(Requirement 1)
Rewrite the records from their start through the line containing "Limit: Limit -> Shall", replacing "colour" with "color" and leaving everything else unchanged.

(Passage provided)
System Design Interview
System Design Interviews (SDIs) are unstructured, open-ended design problems usually centered around a large scale system.
1. Clarify Requirements
Ask questions about the exact scope of the problem we are solving. Clarify ambiguities, define end goals, and understand which parts of the system we're focusing on.
2. Define System API
Define what APIs are expected from the system.
3. Perform a Back-Of-The-Envelope Estimation
- What is the scale expected from the system (e.g. number of tweets, number of timeline generations per second, etc)?
- Will the system be read or write heavy?
- How much storage will we need?
- What network bandwidth usage are we expecting?
4. Define a Data Model
Identify the entities of the system, how they will interact, and different aspects of data management like storage, transportation, encryption, etc.
Which database system should we use? Relational, document, or graph?
5. Design at a High-Level
Draw a block diagram with 5-6 boxes representing the core components of our system that address the problem end-to-end.
6. Perform Detailed Design
Dig deeper into two or three components; interviewer's feedback should always guide us on what parts of the system need further discussion. Compare and contrast different approaches.
- Could we partition data into multiple databases?
- Can we optimize for heavily used data?
- How much and at which layer should we introduce caching?
- What components need better load balancing?
7. Identify and Resolve Bottlenecks
Try to discuss as many bottlenecks as possible and different approaches to mitigate them.
- Is there any single point of failure in our system?

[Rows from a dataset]
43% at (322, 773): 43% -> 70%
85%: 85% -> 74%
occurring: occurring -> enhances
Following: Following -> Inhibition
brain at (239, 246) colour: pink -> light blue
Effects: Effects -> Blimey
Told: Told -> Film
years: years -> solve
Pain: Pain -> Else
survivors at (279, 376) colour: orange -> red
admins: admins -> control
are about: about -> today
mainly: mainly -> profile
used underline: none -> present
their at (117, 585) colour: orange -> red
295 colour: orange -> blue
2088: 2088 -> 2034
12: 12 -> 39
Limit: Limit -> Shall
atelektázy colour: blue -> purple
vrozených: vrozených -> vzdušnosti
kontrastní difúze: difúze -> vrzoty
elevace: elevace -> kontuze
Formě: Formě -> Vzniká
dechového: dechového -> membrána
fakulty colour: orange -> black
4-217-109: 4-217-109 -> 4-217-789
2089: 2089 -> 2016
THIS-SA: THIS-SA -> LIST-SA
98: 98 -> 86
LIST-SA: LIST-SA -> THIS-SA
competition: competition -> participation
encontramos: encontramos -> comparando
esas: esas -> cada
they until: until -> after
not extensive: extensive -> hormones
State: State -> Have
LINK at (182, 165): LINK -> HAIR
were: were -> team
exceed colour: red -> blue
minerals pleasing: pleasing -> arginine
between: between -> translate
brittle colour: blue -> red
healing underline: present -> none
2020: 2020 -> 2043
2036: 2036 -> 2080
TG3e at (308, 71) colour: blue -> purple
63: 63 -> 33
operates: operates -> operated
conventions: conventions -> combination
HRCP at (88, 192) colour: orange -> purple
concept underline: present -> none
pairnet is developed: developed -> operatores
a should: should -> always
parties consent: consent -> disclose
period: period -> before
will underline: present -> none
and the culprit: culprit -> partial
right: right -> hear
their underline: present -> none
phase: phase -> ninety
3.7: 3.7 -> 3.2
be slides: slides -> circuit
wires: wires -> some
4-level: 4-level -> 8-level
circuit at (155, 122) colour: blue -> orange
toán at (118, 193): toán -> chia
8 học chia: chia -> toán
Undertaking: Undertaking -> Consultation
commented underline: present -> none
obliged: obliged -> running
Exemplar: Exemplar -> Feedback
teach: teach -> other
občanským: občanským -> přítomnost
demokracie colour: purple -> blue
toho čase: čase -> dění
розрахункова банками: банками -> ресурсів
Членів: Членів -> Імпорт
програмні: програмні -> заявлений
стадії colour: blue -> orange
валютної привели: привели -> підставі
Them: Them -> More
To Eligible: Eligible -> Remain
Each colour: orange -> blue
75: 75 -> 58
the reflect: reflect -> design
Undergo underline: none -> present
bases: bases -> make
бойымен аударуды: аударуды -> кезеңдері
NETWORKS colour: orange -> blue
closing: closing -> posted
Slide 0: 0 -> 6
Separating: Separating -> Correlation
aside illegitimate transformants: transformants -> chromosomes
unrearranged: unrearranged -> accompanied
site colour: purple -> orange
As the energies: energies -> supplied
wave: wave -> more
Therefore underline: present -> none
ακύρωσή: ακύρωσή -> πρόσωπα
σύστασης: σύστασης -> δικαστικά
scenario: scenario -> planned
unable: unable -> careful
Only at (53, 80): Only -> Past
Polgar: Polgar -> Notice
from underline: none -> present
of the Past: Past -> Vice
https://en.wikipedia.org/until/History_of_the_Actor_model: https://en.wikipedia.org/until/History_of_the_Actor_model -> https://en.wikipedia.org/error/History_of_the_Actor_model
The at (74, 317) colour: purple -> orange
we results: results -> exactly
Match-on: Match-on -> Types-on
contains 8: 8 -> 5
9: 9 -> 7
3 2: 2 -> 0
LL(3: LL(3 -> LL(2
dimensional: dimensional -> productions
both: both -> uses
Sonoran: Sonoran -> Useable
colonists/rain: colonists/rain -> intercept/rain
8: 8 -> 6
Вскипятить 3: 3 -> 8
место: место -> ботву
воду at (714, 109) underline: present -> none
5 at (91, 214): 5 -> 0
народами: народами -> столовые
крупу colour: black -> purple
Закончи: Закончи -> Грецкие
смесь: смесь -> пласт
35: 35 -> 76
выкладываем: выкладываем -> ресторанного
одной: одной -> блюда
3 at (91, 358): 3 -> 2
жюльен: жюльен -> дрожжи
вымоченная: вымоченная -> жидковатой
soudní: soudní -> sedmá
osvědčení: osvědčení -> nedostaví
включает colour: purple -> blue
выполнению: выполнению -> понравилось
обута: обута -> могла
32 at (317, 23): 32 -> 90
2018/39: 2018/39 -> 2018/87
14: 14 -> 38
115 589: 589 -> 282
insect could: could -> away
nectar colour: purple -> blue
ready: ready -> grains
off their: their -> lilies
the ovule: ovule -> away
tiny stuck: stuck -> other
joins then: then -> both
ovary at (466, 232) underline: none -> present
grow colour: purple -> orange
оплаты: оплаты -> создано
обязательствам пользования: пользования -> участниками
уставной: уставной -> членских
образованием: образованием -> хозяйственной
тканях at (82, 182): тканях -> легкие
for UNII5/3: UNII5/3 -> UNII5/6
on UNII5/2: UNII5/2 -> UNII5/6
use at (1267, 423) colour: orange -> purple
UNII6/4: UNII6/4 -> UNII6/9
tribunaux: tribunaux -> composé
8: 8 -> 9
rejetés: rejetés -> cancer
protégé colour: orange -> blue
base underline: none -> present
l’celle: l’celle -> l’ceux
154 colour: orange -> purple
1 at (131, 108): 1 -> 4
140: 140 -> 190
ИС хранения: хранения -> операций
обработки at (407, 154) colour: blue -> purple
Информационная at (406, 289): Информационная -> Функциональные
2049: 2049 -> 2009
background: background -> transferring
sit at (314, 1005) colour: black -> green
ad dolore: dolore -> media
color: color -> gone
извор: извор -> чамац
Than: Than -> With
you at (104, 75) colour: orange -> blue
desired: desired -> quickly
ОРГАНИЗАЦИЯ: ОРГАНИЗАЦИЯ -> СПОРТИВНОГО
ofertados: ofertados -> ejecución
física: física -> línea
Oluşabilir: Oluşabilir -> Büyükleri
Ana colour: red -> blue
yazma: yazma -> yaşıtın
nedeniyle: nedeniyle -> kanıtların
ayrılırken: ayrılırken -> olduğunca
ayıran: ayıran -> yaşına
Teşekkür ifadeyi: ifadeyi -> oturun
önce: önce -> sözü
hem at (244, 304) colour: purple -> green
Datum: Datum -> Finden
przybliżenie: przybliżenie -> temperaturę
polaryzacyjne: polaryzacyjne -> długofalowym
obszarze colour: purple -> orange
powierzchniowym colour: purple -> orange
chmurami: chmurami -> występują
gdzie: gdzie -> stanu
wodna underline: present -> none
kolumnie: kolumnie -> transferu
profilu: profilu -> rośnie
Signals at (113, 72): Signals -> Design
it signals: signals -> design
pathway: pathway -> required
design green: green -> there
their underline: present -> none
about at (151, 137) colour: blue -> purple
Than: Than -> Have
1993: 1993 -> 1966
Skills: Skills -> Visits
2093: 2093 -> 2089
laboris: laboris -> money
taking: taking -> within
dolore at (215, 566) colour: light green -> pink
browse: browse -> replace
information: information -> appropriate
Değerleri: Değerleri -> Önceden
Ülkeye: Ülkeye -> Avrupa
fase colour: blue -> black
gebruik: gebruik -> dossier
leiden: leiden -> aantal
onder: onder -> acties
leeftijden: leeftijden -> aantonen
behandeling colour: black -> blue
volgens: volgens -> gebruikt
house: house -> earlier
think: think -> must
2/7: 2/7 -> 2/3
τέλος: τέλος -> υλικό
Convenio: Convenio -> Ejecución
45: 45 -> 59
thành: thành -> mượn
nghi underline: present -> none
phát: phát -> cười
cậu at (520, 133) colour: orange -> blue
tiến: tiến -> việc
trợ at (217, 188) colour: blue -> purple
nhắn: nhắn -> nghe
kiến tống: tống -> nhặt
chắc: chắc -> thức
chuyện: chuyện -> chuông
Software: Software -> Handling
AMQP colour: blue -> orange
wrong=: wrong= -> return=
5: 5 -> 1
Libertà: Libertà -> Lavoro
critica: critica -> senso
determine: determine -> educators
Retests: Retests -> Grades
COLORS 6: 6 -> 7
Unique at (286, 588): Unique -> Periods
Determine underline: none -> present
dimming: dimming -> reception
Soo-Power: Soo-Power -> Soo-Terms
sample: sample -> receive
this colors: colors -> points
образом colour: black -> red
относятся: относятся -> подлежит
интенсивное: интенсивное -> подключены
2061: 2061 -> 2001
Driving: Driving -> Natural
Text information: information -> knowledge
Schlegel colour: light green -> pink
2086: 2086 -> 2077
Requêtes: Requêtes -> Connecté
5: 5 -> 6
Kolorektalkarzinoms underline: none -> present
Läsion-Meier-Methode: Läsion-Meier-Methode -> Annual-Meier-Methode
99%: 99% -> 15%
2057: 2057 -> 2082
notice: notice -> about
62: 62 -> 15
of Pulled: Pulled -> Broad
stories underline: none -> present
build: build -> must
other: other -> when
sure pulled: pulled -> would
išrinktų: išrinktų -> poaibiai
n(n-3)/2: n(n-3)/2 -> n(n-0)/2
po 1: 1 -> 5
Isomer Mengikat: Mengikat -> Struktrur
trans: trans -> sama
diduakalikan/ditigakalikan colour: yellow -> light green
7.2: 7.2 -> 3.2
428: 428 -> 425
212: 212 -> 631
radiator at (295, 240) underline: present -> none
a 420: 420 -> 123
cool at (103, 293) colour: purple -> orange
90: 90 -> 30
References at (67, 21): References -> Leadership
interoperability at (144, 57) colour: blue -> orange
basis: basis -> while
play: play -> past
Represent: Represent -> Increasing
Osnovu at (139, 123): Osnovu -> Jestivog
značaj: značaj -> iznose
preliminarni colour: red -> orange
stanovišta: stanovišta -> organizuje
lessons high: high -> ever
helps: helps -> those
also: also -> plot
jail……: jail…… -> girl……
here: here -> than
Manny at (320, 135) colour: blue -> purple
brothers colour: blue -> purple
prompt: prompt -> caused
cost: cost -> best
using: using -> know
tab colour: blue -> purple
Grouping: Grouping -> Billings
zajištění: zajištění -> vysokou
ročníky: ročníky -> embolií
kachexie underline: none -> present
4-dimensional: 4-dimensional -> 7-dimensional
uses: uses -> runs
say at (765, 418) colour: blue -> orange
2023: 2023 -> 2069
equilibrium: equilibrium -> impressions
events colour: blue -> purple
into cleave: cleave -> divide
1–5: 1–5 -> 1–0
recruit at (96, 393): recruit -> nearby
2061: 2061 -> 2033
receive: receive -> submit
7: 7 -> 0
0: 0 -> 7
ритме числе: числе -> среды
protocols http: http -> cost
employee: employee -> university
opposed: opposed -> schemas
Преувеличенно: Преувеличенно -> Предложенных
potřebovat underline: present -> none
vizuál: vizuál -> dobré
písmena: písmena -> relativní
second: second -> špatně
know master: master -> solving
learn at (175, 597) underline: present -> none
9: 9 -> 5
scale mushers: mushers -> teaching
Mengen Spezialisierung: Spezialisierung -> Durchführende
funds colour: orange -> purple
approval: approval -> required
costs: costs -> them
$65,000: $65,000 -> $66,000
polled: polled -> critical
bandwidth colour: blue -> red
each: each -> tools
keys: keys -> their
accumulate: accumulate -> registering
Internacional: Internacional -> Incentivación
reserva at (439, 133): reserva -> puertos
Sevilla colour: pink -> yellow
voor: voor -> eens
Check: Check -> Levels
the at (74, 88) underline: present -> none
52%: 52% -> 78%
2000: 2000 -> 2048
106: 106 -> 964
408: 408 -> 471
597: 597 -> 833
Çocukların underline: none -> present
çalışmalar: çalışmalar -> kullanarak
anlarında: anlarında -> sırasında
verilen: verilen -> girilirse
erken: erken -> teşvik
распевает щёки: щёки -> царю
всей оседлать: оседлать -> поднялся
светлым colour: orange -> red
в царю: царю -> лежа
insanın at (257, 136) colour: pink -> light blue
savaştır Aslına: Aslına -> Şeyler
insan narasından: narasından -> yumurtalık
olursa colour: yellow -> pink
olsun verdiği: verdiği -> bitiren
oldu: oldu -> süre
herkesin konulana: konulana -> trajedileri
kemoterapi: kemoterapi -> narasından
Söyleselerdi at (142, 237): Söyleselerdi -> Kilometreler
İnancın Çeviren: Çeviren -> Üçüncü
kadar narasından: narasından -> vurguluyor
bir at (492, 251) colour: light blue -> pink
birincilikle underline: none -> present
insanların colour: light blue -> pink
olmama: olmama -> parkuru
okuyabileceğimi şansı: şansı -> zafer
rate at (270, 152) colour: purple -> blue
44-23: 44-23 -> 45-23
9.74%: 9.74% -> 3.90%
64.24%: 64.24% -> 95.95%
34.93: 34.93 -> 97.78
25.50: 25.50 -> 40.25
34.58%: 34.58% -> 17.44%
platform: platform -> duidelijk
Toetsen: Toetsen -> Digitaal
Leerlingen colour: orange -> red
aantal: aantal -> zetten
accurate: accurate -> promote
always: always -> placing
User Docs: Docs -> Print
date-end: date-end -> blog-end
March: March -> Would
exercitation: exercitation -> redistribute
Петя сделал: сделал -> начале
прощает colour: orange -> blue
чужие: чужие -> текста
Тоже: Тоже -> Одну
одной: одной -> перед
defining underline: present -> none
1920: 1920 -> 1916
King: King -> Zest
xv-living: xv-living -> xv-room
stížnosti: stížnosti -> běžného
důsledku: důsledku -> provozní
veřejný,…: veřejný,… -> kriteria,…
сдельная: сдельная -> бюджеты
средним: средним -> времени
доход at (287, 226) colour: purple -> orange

(Requirement 2)
From the system design interview text, copy the stretch from "1. Clarify Requirements" through "are we expecting?" word for word.

(Written answer 1)
43% at (322, 773): 43% -> 70%
85%: 85% -> 74%
occurring: occurring -> enhances
Following: Following -> Inhibition
brain at (239, 246) color: pink -> light blue
Effects: Effects -> Blimey
Told: Told -> Film
years: years -> solve
Pain: Pain -> Else
survivors at (279, 376) color: orange -> red
admins: admins -> control
are about: about -> today
mainly: mainly -> profile
used underline: none -> present
their at (117, 585) color: orange -> red
295 color: orange -> blue
2088: 2088 -> 2034
12: 12 -> 39
Limit: Limit -> Shall

(Written answer 2)
1. Clarify Requirements
Ask questions about the exact scope of the problem we are solving. Clarify ambiguities, define end goals, and understand which parts of the system we're focusing on.
2. Define System API
Define what APIs are expected from the system.
3. Perform a Back-Of-The-Envelope Estimation
- What is the scale expected from the system (e.g. number of tweets, number of timeline generations per second, etc)?
- Will the system be read or write heavy?
- How much storage will we need?
- What network bandwidth usage are we expecting?